*** ENTRIES SUPPLIED ***

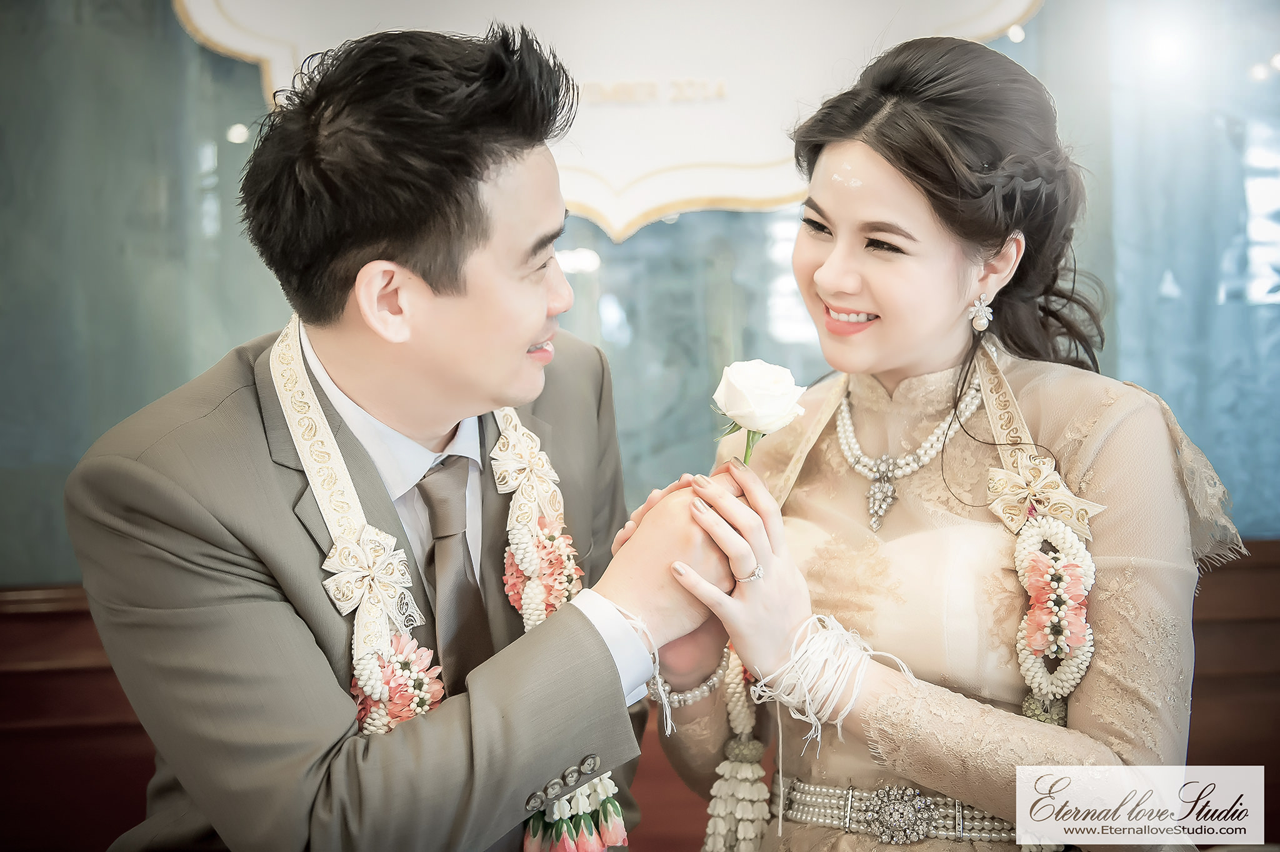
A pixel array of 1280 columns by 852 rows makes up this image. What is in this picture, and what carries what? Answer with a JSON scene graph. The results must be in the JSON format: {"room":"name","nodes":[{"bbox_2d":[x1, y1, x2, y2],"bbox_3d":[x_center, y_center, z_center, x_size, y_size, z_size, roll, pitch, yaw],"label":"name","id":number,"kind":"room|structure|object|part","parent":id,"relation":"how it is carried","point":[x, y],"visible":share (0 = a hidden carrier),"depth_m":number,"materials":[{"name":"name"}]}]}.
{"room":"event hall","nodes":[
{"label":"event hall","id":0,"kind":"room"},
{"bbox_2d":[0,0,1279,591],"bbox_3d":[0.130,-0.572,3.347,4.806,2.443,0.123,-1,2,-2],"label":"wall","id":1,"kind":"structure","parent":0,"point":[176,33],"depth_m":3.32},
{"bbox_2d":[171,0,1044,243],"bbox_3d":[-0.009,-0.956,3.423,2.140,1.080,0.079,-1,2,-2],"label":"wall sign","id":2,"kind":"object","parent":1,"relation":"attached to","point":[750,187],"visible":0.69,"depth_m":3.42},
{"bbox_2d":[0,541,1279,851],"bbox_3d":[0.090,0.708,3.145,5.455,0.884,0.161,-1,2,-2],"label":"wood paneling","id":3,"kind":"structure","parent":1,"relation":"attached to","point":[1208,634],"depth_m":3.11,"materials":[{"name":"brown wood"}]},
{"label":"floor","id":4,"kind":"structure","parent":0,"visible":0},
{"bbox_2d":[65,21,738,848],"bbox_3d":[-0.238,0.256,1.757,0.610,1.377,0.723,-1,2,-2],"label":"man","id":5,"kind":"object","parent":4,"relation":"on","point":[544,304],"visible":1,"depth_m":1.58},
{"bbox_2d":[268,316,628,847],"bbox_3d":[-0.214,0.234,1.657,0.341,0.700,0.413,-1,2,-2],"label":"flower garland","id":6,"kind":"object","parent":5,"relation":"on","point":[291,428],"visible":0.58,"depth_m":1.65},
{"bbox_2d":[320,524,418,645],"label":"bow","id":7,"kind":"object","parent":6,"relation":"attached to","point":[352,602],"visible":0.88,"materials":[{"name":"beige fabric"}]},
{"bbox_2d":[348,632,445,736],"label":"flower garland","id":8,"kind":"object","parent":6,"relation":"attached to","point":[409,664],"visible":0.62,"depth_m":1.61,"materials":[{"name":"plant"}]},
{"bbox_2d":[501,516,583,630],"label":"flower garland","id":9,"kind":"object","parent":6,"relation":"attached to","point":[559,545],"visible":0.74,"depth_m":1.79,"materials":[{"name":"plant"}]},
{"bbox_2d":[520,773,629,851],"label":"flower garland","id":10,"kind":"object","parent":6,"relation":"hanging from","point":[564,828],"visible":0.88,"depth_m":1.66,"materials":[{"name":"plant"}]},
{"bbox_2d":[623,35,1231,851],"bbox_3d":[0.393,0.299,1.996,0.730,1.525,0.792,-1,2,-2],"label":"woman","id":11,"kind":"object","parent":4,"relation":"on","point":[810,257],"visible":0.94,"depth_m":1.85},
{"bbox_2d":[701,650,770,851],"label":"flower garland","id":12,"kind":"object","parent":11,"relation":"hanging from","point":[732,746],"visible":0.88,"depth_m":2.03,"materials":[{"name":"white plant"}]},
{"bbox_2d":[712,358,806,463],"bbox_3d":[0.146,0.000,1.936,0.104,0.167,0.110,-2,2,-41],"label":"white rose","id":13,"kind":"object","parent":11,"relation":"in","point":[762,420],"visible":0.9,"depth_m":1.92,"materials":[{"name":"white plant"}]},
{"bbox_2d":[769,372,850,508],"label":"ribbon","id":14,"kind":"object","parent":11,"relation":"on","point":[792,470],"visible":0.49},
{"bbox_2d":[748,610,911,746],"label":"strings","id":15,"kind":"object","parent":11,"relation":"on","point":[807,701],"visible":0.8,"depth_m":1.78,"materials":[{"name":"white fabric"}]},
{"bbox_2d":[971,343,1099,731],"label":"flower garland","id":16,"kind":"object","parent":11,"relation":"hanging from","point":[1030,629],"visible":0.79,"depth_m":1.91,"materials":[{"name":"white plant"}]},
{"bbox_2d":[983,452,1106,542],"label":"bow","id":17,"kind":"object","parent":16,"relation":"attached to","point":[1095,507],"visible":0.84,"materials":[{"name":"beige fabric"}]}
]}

*** End of ENTRIES SUPPLIED ***

■ WHAT IS BEING ASKED ■
All entries above must be printed again verbatim, with images excluded.

■ WRITTEN SOLUTION ■
A pixel array of 1280 columns by 852 rows makes up this image. What is in this picture, and what carries what? Answer with a JSON scene graph. The results must be in the JSON format: {"room":"name","nodes":[{"bbox_2d":[x1, y1, x2, y2],"bbox_3d":[x_center, y_center, z_center, x_size, y_size, z_size, roll, pitch, yaw],"label":"name","id":number,"kind":"room|structure|object|part","parent":id,"relation":"how it is carried","point":[x, y],"visible":share (0 = a hidden carrier),"depth_m":number,"materials":[{"name":"name"}]}]}.
{"room":"event hall","nodes":[
{"label":"event hall","id":0,"kind":"room"},
{"bbox_2d":[0,0,1279,591],"bbox_3d":[0.130,-0.572,3.347,4.806,2.443,0.123,-1,2,-2],"label":"wall","id":1,"kind":"structure","parent":0,"point":[176,33],"depth_m":3.32},
{"bbox_2d":[171,0,1044,243],"bbox_3d":[-0.009,-0.956,3.423,2.140,1.080,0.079,-1,2,-2],"label":"wall sign","id":2,"kind":"object","parent":1,"relation":"attached to","point":[750,187],"visible":0.69,"depth_m":3.42},
{"bbox_2d":[0,541,1279,851],"bbox_3d":[0.090,0.708,3.145,5.455,0.884,0.161,-1,2,-2],"label":"wood paneling","id":3,"kind":"structure","parent":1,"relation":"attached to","point":[1208,634],"depth_m":3.11,"materials":[{"name":"brown wood"}]},
{"label":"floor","id":4,"kind":"structure","parent":0,"visible":0},
{"bbox_2d":[65,21,738,848],"bbox_3d":[-0.238,0.256,1.757,0.610,1.377,0.723,-1,2,-2],"label":"man","id":5,"kind":"object","parent":4,"relation":"on","point":[544,304],"visible":1,"depth_m":1.58},
{"bbox_2d":[268,316,628,847],"bbox_3d":[-0.214,0.234,1.657,0.341,0.700,0.413,-1,2,-2],"label":"flower garland","id":6,"kind":"object","parent":5,"relation":"on","point":[291,428],"visible":0.58,"depth_m":1.65},
{"bbox_2d":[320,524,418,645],"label":"bow","id":7,"kind":"object","parent":6,"relation":"attached to","point":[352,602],"visible":0.88,"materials":[{"name":"beige fabric"}]},
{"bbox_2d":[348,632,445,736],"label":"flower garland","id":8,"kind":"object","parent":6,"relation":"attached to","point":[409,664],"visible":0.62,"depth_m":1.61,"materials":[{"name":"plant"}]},
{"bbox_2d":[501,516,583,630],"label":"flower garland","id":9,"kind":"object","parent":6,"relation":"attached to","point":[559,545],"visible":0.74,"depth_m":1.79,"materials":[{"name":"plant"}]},
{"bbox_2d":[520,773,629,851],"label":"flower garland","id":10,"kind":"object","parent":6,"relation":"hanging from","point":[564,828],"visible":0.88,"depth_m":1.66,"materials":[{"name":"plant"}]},
{"bbox_2d":[623,35,1231,851],"bbox_3d":[0.393,0.299,1.996,0.730,1.525,0.792,-1,2,-2],"label":"woman","id":11,"kind":"object","parent":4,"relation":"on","point":[810,257],"visible":0.94,"depth_m":1.85},
{"bbox_2d":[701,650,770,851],"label":"flower garland","id":12,"kind":"object","parent":11,"relation":"hanging from","point":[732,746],"visible":0.88,"depth_m":2.03,"materials":[{"name":"white plant"}]},
{"bbox_2d":[712,358,806,463],"bbox_3d":[0.146,0.000,1.936,0.104,0.167,0.110,-2,2,-41],"label":"white rose","id":13,"kind":"object","parent":11,"relation":"in","point":[762,420],"visible":0.9,"depth_m":1.92,"materials":[{"name":"white plant"}]},
{"bbox_2d":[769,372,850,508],"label":"ribbon","id":14,"kind":"object","parent":11,"relation":"on","point":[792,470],"visible":0.49},
{"bbox_2d":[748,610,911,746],"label":"strings","id":15,"kind":"object","parent":11,"relation":"on","point":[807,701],"visible":0.8,"depth_m":1.78,"materials":[{"name":"white fabric"}]},
{"bbox_2d":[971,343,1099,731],"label":"flower garland","id":16,"kind":"object","parent":11,"relation":"hanging from","point":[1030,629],"visible":0.79,"depth_m":1.91,"materials":[{"name":"white plant"}]},
{"bbox_2d":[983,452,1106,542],"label":"bow","id":17,"kind":"object","parent":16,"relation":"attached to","point":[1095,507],"visible":0.84,"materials":[{"name":"beige fabric"}]}
]}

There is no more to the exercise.